### WHAT YOU WILL DO
In your copy of the listing below, reproduce each word exactly and include no pictures.

### SUPPLIED MATERIAL
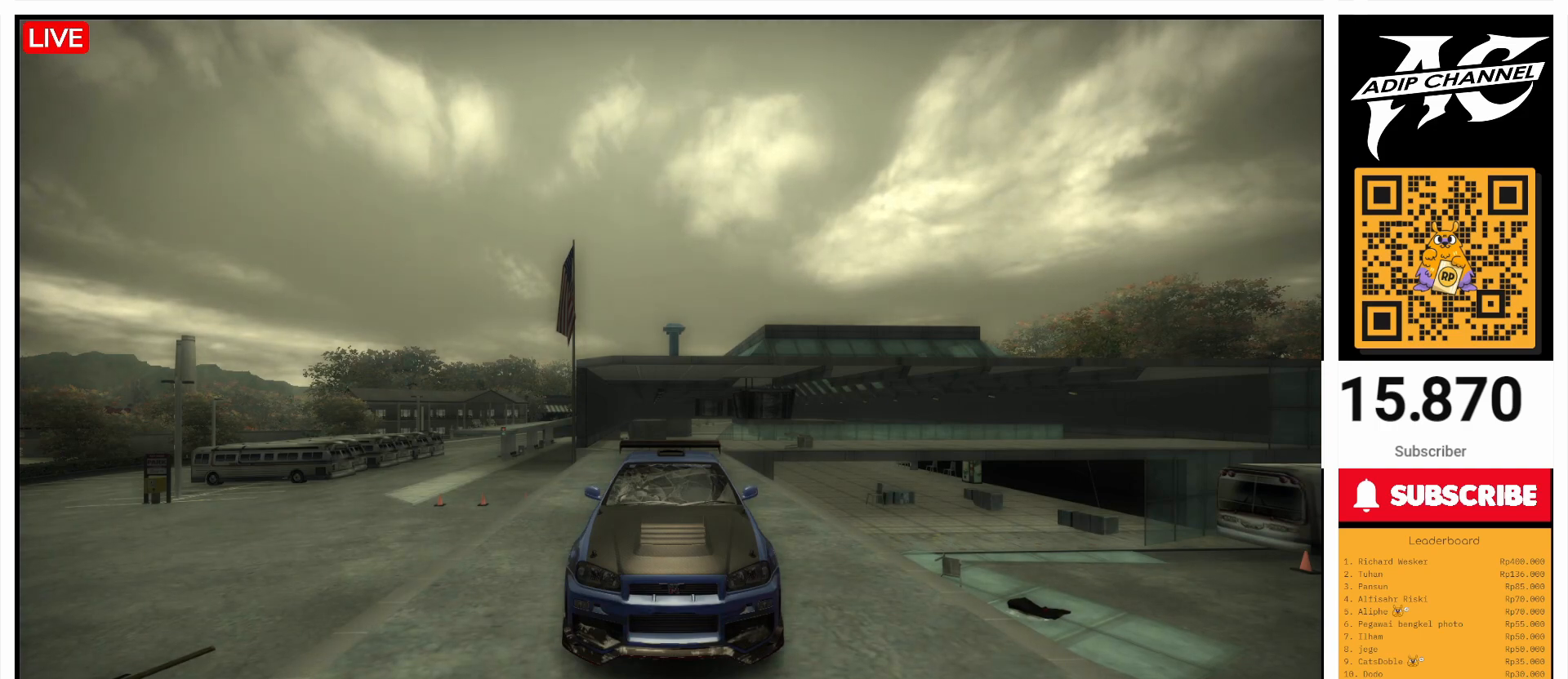
{"buttons": [], "left_stick": "center", "events": [[100, "TRIANGLE", "up"]]}
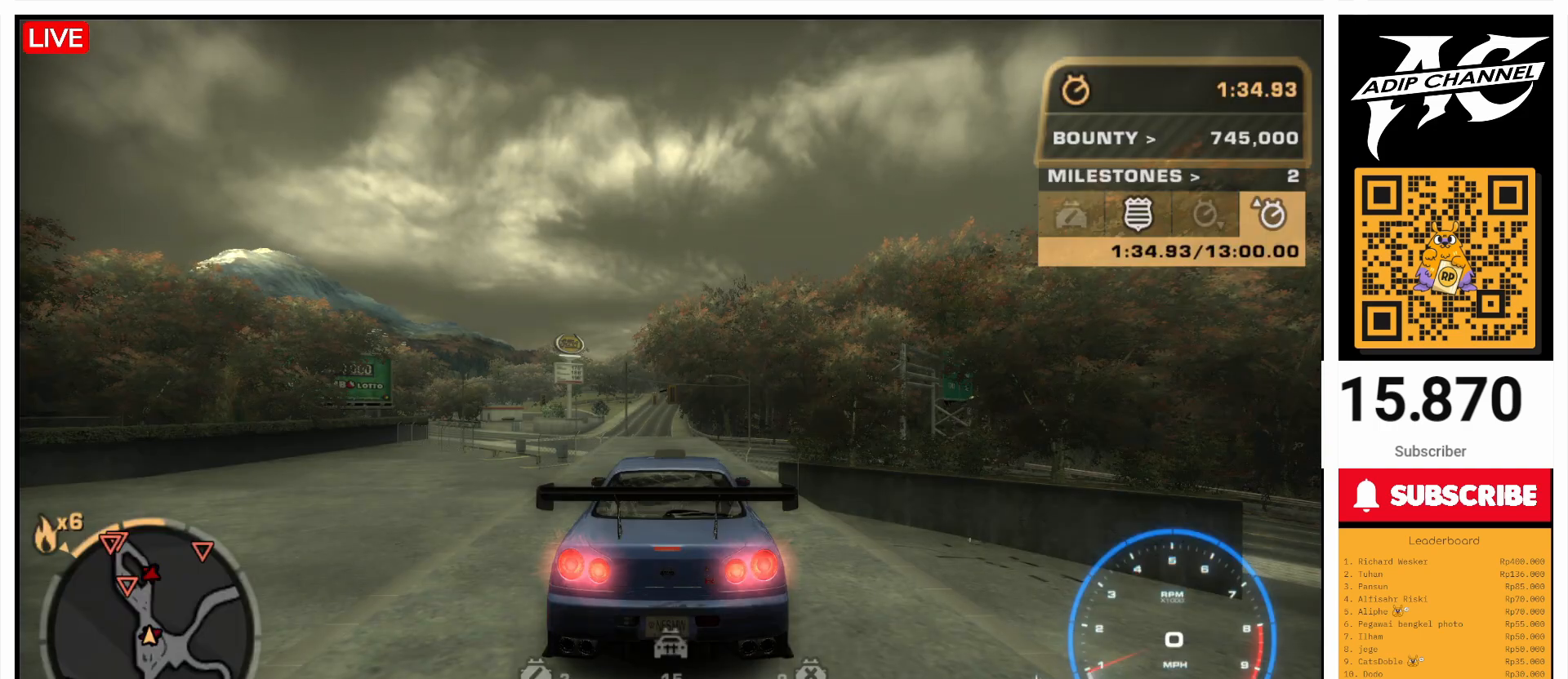
{"buttons": [], "left_stick": "center", "events": []}
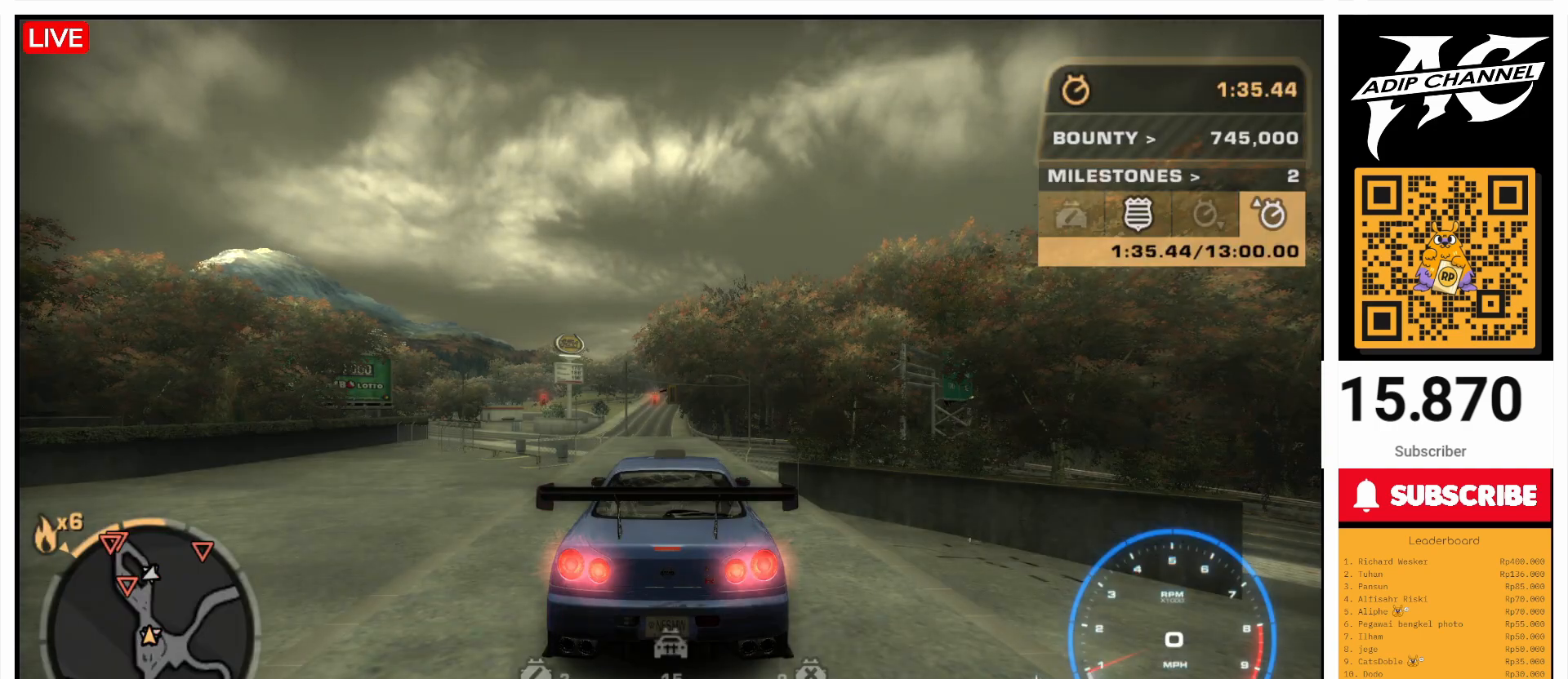
{"buttons": [], "left_stick": "center", "events": []}
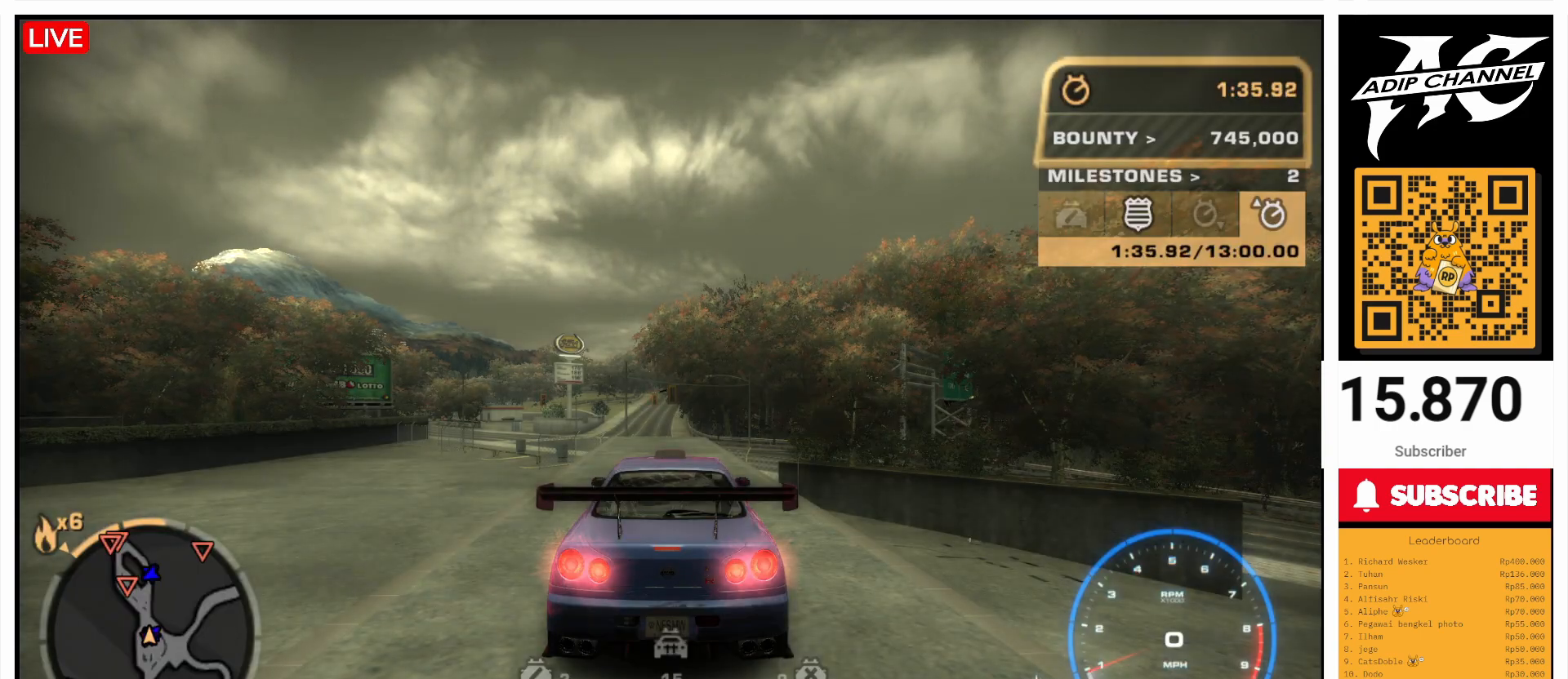
{"buttons": [], "left_stick": "center", "events": []}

### RESULT OF THIS TASK
{"buttons": [], "left_stick": "center", "events": [[100, "TRIANGLE", "up"]]}
{"buttons": [], "left_stick": "center", "events": []}
{"buttons": [], "left_stick": "center", "events": []}
{"buttons": [], "left_stick": "center", "events": []}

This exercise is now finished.